Given that the data asset is at the center of the project, consistency should span:

  • naming (& placement) of data assets

  • naming of script file(s) to process said data asset

  • naming of workflows; as in Airflow DAG & operator IDs

  • a strict 1:1 relationship between data scripts/tasks and data assets. In other words, do not load three tables using one script, rather use three scripts

Consistency will help team members form a complete mental image of how aspects of the project are connected. Ideally, it also yields a structure, such that no one has to do time-consuming searches for scripts or perform similar actions. Instead, developers are enabled to quickly infer names and locations just from a data asset name at hand.

Declarative first and low-code redundancy

Airflow is a “workflows as code” type framework. While we absolutely love this flexibility, it may lead developers to write redundant code and/or bury configuration properties in it. There is no need to write DAGs and processing scripts completely from scratch. In fact, doing so can cause problems - especially if you have hundreds of such DAGs and scripts.

As is the nature of data pipelining, process-oriented task types such as ingesting, loading, and moving data are constantly recurring along the data asset lifecycle. The only difference per instance is what a particular data asset requires: Ingest from where and using which mechanism? Load delta or in batch? Etc. This is why we postulate to have a central declaration file (as in YAML or JSON) per data asset, capturing all these properties required to run a generalized task (carried out by a custom operator). In other words, operators are designed in a generic way and receive the name of a data asset, from which they can grab its declaration file and learn how to parameterize and carry out the specific task.

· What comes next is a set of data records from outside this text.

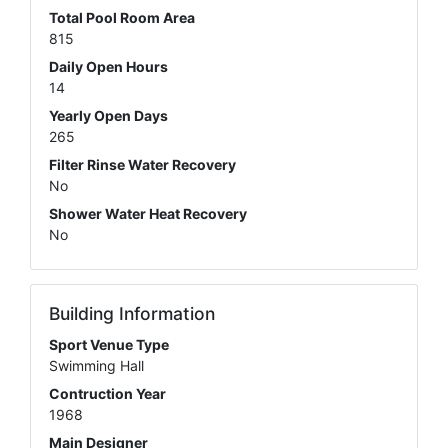
Total Pool Room Area
815
Daily Open Hours
14
Yearly Open Days
265
Filter Rinse Water Recovery
No
Shower Water Heat Recovery
No
Building Information
Sport Venue Type
Swimming Hall
Contruction Year
1968
Main Designer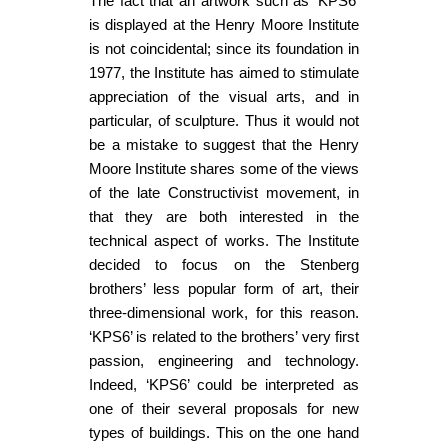
The fact that an artwork such as ‘KPS6’
is displayed at the Henry Moore Institute
is not coincidental; since its foundation in
1977, the Institute has aimed to stimulate
appreciation of the visual arts, and in
particular, of sculpture. Thus it would not
be a mistake to suggest that the Henry
Moore Institute shares some of the views
of the late Constructivist movement, in
that they are both interested in the
technical aspect of works. The Institute
decided to focus on the Stenberg
brothers’ less popular form of art, their
three-dimensional work, for this reason.
‘KPS6’ is related to the brothers’ very first
passion, engineering and technology.
Indeed, ‘KPS6’ could be interpreted as
one of their several proposals for new
types of buildings. This on the one hand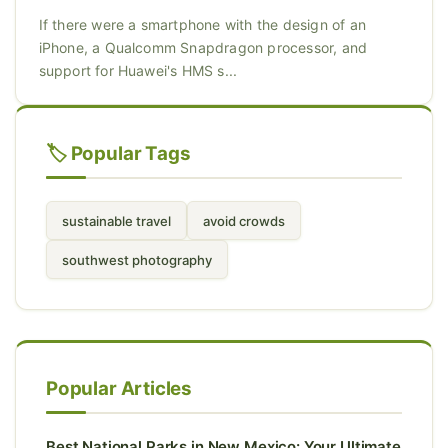
If there were a smartphone with the design of an
iPhone, a Qualcomm Snapdragon processor, and
support for Huawei's HMS s...
🏷️ Popular Tags
sustainable travel
avoid crowds
southwest photography
Popular Articles
Best National Parks in New Mexico: Your Ultimate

Key benefits of this approach are that it:

  • Enables standardization of basic data pipelining tasks, which makes it possible for even novice developers to build workflows simply by providing the correct declaration.

  • Leads to the creation of a “single source of truth” through extraction of data asset properties into declaration.

  • Allows easy declaration-testing for consistency and validity using unit tests.

  • Enables cross-programming language use of declaration files.

Metadata driven

Metadata is knowledge, and knowledge is power. In this case, “power” refers to how to best execute a workflow, analyze it later and maybe even optimize it. We propose a low-overhead metadata interface that should extend upon Airflow’s internal data model.

In particular, we need to add the dimension of the data asset, since Airflow’s data model is based only on its own objects such as DAGs, Tasks, and others. Here, a link between data assets and operators or DAGs needs to be established because a stakeholder will probably never ask you: “<Your Name>, when did DAG load_all_the_data(fast) finish today?” Instead, they have a particular data asset in mind.

To be truly metadata driven, one should also collect information on input files (such as sizes and modification times) as well as on internally constructed data assets (such as which partitions were updated and at what time).

Downstream jobs then can easily leverage this information to construct efficient delta mechanisms such as recalculating and replacing a partition whose input data has changed, or running efficient data-quality checks based on updated data.

It is worth considering how much developer time needs to be invested in a framework like this. If, for example, all imaginable jobs on a given day can work as a full load since data volumes are low, there is no need to optimize delta updates based on metadata.